Saint-Jean-Cap-Ferrat : Zénitude, convivialité et gourmandise au Royal-Riviera
- 17 juil.
- 3 min de lecture

Depuis plus d’un siècle, l’hôtel Royal-Riviera s’est imposé comme une alternative de caractère dans la cour des grandes adresses de la Côte d’Azur. Palace intime au luxe discret, classique dans son âme mais contemporain dans son allure, il cultive une atmosphère élégante, presque chaleureuse, où l’on se sent immédiatement accueilli.
Cette convivialité tient beaucoup à la personnalité de son directeur général, Bruno Mercadal, qui veille sur la maison depuis 2002, épaulé par son adjoint Éric Perbet, fidèle depuis vingt-cinq ans. Terrasses baignées de soleil, plage de sable, piscine à débordement, tout semble pensé comme un cadeau offert du réveil jusqu’aux heures tardives de la nuit.
Le grand salon mêle influences Art déco et accents néo-helléniques, plongeant sur le jardin méditerranéen redessiné par Jean Mus et sur l’immensité bleue de la mer. L’hôtel, récemment rafraîchi jusque dans les chambres et leurs salles de bain, révèle un souci du détail constant. Harmonie de couleurs du Sud, lumière du matin, balcon ouvert sur l’horizon, chaque élément a été imaginé pour transformer un séjour en souvenir précieux, une irrésistible envie de revenir.

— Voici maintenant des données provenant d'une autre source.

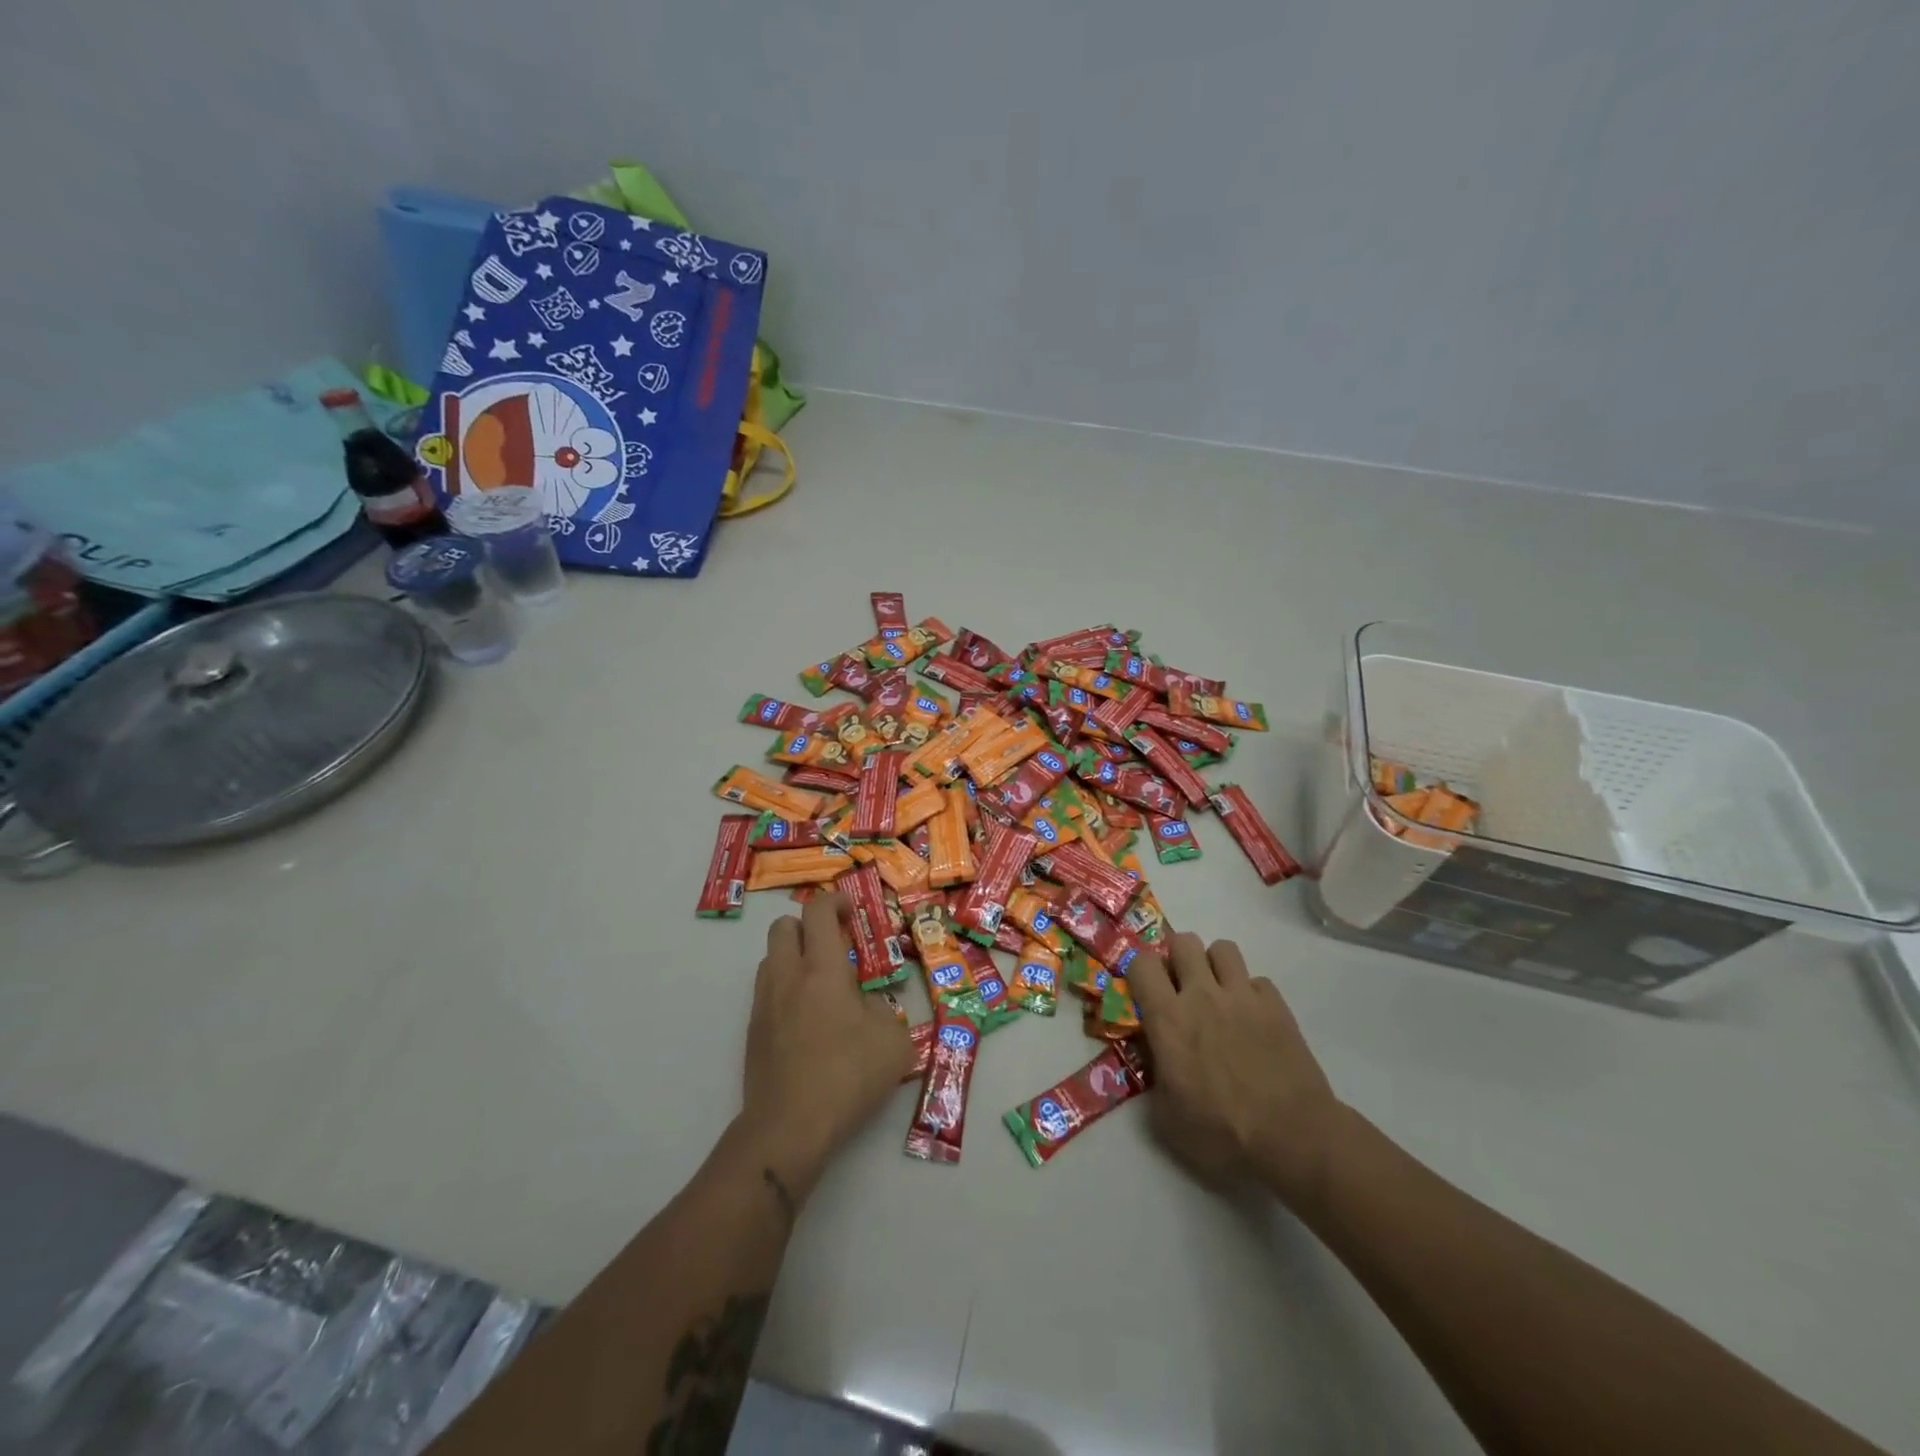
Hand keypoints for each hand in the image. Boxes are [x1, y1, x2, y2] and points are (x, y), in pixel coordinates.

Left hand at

Côté restauration, le chef Geoffroy Szamburski et le chef pâtissier Lucas Simoncini composent un duo complice, formé auprès de Marcel Ravin, doublement étoilé au Blue Bay du Monte-Carlo Bay et étoilé au restaurant Elsa du Monte-Carlo Beach. Avec eux, la promesse du régal est tenue.
Le Jasmin Grill & Lounge propose une cuisine décontractée et voyageuse dans une atmosphère conviviale, face à la baie des Fourmis. On vous en reparle très vite.
Côté fine gastronomie, le bonheur est sur la terrasse de La Table du Royal, dont la vue embrasse la Méditerranée.
Geoffroy Szamburski y concocte des mets délicats et inventifs, élaborés à partir de produits frais, la plupart de saison et locaux.

Lors de mon dîner, Grégory Vergnes et son équipe nous ont servi une pissaladière à croquer, avant qu'un tartare de gamberoni de San Remo, escorté d'oxalis et de citron d'Èze, ne rappelle combien la frontière transalpine nourrit aussi les tables azuréennes. Loup, daurade et autres poissons de pêche locale étaient présentés en plateau, quand la langoustine d'Arnaud Allari, associée au céleri, à l'oseille et à un lait de crustacé, révèlait la patte du chef sur les produits de la mer. La volaille Terre de Toine, sublimée par le maïs, la coriandre et un jus de poulet rôti, refermait la partie salée sur une note généreuse.
Parmi les plaisirs sucrés que Lucas Simoncini maîtrise avec passion, un blanc manger à la Chartreuse, mûre et myrtille, rafraîchi d'une crème glacée lactée, précèdait un chocolat de la maison Duplanteur décliné en chaud-froid, final tout en gourmandise.
À l'écart de l'agitation de Nice, le Royal-Riviera est magique. Son personnel est aussi chaleureux que professionnel. Sa gastronomie ensoleille les palais jusqu'à La Table du Chef, sa zénitude règne sur ses jardins azuréens, sa vue sur la mer, toujours présente, est une invitation à une évasion dans une sérénité sans égal.
La Table du Royal au Royal Riviera
3, avenue Jean Monnet
06230 Saint-Jean-Cap-Ferrat
Tél. 04 93 76 31 00
Menus : 130, 170, 190 €.
Carte : entrées 45 €, plats 65 € et dessert28 €.
Horaires : 19 h 30 à 22 h
Fermeture hebdo : mardi et mercredi. Ouverture saisonnière d’avril à octobre.